Frats take on sexual assault

Laura Bailey
Fort Collins Coloradoan
Vail, CO Colorado

FORT COLLINS (AP) ” A group of fraternity brothers at Colorado State University has decided to get involved with a problem typically thought of as a women’s issue.

The Phi Delta Theta fraternity recently launched a campaign to educate men on campus about sexual assault.

Led by president Rob Pieratt and a live-in graduate adviser, Keith Lopez, the men are trying to raise awareness among fellow Greeks and other college men.

“It’s important for guys to know that anyone affected by alcohol cannot legally consent,” Pieratt said, adding that he believes some students, especially younger ones, could be stopped from making bad judgments with the help of peer mentoring.

To do all this, the fraternity received a $5,000 grant last month from university president Larry Penley and the Greek Vision Awards, in which sororities and fraternities competed to win funds for a campus community project.

With the money, the Phi Delts are planning a five-day awareness event on campus next spring.

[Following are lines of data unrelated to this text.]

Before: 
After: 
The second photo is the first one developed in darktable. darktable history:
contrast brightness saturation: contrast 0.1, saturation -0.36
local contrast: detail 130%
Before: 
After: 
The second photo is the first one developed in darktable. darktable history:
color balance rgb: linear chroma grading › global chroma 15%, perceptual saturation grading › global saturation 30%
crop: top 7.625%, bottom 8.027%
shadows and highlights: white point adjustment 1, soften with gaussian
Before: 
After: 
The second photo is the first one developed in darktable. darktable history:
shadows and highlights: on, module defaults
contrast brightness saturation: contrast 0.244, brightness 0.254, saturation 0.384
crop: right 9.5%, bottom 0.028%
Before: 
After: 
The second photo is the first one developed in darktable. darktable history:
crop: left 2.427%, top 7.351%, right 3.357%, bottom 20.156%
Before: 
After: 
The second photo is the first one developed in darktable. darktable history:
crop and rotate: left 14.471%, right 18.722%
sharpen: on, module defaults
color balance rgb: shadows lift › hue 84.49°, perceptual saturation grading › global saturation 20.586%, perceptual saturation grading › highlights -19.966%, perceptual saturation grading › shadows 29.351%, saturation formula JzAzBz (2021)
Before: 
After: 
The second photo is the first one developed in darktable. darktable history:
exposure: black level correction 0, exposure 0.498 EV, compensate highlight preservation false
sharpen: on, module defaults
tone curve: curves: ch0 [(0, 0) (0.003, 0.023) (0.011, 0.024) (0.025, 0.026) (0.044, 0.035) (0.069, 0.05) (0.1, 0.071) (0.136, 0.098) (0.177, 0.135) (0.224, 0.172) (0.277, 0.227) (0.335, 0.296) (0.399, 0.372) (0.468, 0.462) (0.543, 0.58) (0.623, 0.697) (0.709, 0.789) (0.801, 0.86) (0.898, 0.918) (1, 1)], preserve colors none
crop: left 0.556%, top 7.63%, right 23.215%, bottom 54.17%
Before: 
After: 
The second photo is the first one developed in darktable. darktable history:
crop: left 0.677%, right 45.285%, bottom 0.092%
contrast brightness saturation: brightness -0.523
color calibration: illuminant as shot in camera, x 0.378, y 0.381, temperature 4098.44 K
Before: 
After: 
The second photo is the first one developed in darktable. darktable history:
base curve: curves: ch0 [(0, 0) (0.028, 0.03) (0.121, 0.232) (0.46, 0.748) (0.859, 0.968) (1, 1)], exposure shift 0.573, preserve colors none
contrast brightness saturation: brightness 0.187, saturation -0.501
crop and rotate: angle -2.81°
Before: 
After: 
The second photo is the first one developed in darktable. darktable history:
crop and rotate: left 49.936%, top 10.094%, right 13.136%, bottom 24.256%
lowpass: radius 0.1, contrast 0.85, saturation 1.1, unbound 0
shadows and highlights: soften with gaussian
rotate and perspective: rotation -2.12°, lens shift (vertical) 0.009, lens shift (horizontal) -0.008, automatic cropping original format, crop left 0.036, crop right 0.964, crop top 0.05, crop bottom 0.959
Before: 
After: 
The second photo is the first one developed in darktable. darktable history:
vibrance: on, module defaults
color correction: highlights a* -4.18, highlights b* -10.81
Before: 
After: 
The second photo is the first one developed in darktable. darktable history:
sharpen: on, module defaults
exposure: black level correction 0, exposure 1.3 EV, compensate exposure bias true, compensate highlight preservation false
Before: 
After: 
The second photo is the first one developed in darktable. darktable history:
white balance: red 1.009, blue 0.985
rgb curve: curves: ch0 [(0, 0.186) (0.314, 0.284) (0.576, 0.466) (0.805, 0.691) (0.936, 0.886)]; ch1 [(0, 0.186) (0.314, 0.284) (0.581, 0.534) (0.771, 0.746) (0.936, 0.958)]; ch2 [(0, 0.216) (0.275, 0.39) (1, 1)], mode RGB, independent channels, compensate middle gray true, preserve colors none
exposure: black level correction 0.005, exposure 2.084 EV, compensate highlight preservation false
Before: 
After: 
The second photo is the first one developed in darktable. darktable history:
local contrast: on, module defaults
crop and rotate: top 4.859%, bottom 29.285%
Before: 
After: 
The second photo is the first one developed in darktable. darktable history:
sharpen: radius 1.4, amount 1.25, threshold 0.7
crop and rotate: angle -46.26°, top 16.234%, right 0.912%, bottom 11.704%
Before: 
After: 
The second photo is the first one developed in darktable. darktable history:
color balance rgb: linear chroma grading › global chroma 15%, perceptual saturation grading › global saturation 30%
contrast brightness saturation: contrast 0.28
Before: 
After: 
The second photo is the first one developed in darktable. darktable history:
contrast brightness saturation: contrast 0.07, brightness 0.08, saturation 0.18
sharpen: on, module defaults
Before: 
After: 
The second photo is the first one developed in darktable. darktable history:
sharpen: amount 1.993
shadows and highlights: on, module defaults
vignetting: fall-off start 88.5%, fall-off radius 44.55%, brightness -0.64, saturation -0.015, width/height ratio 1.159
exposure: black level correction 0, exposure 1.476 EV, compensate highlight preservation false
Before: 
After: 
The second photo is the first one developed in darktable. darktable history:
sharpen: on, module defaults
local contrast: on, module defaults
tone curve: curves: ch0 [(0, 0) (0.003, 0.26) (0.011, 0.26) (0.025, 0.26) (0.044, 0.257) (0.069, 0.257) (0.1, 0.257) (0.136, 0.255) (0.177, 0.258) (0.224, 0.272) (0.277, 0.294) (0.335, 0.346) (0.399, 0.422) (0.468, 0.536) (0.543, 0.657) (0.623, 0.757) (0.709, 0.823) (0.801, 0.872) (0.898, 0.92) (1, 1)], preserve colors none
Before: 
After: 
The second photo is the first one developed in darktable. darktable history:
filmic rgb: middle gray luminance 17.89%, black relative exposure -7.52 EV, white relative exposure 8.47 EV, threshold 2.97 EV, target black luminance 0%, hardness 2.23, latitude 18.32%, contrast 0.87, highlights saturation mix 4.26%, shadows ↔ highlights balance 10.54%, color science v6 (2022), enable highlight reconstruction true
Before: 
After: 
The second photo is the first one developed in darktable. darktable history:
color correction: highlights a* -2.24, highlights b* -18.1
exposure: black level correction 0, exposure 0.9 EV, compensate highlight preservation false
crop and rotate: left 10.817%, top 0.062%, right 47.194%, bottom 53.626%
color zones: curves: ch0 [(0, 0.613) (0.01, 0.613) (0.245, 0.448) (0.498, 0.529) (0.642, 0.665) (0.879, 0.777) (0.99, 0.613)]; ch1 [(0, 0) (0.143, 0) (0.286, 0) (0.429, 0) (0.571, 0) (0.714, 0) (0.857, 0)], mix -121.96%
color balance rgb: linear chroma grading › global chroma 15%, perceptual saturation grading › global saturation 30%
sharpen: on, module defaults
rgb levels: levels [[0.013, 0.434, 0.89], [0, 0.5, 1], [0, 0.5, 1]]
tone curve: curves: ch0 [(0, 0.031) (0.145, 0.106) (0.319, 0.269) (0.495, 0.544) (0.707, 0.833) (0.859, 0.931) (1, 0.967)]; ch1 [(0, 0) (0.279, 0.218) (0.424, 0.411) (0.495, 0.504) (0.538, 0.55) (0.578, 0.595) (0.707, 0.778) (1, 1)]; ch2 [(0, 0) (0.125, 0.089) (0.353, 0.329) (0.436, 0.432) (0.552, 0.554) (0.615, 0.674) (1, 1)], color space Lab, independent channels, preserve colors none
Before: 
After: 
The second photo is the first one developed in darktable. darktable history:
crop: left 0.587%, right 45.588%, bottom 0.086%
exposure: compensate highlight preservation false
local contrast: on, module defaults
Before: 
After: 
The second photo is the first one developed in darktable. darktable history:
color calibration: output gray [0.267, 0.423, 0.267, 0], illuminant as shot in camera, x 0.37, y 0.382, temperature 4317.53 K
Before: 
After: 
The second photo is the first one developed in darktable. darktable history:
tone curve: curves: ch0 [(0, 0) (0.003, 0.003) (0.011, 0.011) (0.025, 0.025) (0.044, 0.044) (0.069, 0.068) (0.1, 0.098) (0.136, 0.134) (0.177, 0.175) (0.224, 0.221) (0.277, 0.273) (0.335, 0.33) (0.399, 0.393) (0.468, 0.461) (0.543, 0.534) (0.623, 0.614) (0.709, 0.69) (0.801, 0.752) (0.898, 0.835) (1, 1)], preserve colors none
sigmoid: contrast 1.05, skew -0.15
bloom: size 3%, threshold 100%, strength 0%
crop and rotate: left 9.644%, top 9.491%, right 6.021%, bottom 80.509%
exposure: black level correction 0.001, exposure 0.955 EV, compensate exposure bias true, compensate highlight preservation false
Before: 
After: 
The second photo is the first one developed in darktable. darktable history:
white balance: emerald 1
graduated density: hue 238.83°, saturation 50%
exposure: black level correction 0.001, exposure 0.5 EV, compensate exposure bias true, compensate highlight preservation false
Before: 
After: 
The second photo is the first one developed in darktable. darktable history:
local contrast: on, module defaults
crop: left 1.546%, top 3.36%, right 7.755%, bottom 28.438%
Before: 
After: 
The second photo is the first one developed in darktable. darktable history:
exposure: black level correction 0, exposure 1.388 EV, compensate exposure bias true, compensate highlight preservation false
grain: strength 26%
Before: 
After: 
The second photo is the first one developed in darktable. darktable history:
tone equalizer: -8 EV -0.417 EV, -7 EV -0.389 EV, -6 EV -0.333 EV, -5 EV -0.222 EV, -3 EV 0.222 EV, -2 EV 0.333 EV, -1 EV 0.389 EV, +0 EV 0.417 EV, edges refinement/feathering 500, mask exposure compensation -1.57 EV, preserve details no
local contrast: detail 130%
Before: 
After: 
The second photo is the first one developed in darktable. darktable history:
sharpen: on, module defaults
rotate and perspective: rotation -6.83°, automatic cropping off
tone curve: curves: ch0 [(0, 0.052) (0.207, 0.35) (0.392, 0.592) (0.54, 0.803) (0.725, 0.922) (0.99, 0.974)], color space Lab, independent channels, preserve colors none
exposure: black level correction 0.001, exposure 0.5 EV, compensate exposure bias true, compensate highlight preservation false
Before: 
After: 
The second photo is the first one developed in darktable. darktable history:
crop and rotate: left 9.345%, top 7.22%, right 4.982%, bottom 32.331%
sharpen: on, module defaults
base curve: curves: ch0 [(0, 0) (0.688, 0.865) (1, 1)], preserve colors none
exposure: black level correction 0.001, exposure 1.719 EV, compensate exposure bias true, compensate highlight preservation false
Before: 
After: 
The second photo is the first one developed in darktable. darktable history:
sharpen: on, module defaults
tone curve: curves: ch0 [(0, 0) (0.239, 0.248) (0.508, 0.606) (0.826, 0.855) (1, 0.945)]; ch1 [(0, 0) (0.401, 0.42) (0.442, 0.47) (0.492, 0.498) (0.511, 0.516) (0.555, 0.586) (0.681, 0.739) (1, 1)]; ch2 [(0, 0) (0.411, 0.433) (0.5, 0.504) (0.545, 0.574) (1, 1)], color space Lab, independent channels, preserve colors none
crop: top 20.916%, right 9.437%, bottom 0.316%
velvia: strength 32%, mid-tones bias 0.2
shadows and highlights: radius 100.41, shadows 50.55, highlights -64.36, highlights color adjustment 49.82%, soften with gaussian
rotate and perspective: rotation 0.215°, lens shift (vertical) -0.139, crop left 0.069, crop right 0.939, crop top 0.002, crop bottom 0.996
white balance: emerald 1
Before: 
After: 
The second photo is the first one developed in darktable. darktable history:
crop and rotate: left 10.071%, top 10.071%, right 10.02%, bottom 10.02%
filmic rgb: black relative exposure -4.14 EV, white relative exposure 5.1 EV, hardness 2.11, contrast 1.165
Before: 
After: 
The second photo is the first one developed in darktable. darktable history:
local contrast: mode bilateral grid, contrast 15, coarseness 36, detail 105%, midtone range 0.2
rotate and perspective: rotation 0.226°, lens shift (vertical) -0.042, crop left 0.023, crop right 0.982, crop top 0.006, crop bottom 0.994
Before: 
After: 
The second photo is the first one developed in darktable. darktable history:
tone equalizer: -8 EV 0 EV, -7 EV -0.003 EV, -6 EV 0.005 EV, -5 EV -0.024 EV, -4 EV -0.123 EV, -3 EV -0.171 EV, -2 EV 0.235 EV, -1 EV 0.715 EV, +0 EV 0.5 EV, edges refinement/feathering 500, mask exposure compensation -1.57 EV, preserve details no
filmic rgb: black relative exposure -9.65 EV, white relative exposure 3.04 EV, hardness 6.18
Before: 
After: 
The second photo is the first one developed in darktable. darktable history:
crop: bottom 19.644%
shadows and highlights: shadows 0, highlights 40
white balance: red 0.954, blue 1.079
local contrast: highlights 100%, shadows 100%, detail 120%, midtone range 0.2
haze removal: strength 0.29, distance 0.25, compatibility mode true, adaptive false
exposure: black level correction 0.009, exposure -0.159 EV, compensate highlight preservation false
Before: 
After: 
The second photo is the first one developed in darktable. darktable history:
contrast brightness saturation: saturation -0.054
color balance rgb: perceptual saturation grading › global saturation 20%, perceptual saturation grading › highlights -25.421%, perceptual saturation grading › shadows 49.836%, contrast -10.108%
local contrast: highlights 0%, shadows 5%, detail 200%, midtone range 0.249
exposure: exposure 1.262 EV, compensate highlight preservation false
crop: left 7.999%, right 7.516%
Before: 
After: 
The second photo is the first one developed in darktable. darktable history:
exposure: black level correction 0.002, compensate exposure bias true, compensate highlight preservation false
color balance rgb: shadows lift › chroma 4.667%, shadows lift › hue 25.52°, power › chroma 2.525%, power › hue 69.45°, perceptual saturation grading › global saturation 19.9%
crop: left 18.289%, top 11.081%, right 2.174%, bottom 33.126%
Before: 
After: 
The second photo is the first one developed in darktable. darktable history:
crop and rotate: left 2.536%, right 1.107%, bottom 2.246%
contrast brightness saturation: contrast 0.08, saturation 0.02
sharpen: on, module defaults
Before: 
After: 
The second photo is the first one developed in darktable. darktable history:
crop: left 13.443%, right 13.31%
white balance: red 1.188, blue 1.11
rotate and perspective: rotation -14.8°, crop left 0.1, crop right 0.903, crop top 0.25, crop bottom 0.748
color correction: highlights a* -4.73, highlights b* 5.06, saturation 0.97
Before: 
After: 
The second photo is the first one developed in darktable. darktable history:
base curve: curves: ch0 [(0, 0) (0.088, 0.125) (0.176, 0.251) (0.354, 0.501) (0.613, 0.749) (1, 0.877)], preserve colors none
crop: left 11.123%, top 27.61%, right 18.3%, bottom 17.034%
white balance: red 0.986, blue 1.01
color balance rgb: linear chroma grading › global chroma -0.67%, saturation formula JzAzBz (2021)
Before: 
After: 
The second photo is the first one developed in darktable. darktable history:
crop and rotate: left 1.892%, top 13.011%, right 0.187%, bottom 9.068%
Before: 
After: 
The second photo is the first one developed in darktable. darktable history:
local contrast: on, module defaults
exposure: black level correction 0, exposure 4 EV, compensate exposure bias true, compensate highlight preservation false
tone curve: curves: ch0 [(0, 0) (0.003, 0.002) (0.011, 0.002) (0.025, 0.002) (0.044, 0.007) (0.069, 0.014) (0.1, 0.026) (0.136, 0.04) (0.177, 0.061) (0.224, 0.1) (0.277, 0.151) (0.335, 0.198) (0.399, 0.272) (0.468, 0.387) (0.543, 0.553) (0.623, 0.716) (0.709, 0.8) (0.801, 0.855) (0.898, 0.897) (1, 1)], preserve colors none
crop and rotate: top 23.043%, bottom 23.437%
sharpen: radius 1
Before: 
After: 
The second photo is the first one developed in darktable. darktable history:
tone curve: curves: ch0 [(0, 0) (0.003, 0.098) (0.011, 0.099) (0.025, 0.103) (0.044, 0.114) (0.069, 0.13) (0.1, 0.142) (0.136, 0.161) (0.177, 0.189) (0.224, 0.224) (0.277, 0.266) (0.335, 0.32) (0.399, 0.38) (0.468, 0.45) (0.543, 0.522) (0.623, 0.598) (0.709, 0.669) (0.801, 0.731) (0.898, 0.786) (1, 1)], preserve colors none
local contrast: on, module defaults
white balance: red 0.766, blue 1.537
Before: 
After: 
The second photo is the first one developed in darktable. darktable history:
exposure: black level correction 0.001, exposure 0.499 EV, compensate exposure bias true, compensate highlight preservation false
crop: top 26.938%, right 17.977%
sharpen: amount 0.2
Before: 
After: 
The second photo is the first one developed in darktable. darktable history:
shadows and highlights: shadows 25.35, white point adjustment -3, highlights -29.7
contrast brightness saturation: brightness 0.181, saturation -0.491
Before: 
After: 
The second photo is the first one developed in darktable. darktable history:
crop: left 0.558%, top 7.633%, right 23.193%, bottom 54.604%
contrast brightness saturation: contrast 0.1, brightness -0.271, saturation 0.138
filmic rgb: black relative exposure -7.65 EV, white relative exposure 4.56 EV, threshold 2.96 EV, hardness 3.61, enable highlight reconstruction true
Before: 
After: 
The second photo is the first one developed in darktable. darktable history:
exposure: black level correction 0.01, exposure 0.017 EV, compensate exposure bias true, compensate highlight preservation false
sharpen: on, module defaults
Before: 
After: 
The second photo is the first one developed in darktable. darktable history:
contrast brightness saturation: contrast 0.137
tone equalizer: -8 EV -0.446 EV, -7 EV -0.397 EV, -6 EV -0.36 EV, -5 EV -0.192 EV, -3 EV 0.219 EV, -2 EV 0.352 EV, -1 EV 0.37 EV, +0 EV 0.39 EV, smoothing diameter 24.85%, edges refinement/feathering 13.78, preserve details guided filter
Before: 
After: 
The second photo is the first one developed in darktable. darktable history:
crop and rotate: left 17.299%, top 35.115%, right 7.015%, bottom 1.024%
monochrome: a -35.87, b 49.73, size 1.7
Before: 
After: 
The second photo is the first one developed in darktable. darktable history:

As part of it, they will bring in a nationally known public speaker and collect donations to give to a local rape crisis center.

But next spring’s event is not the first involvement the fraternity has had in the issue, Lopez said.

Lopez teaches a sexual assault awareness class to fraternity and sorority members that the fraternity helped create with the Office of Women’s Programs at CSU.

The class was taught for the first time this spring. It is the highlight of the new Greeks Against Sexual Assault program, which the fraternity co-founded.

Lopez said their efforts were inspired by studies that indicate a majority of college rapes are committed by fraternity men against sorority women.

When his fellow Greeks hear that, they’re astounded, he said.

“They want to do something about that statistic,” he said. “That’s not at all who we want our community portrayed as.”

Included in the statistics to which Lopez refers is research from the College of William and Mary in Williamsburg, Va., that says that 55 percent of gang rapes on college campuses are committed by fraternity members. The studies found that hyper-masculine environments, coupled with a culture where drinking has historically been accepted, contributes to the statistics.

Lopez said to educate college men on legal definitions of sexual assault, peer-to- peer counseling, specifically man-to-man, has been shown to be effective.

As part of their public awareness event next spring, the men will offer mini-mentoring sessions to fraternities, but the highlight will be a high-profile event on the plaza outside Lory Student Center.

There, they’ll set up a teeter totter to be ridden throughout each day by one woman and one man to represent the need for men and women to work together on the issue, Lopez said.

“It’s not just a women’s issue. It takes men and women working together to put an end to it,” he said.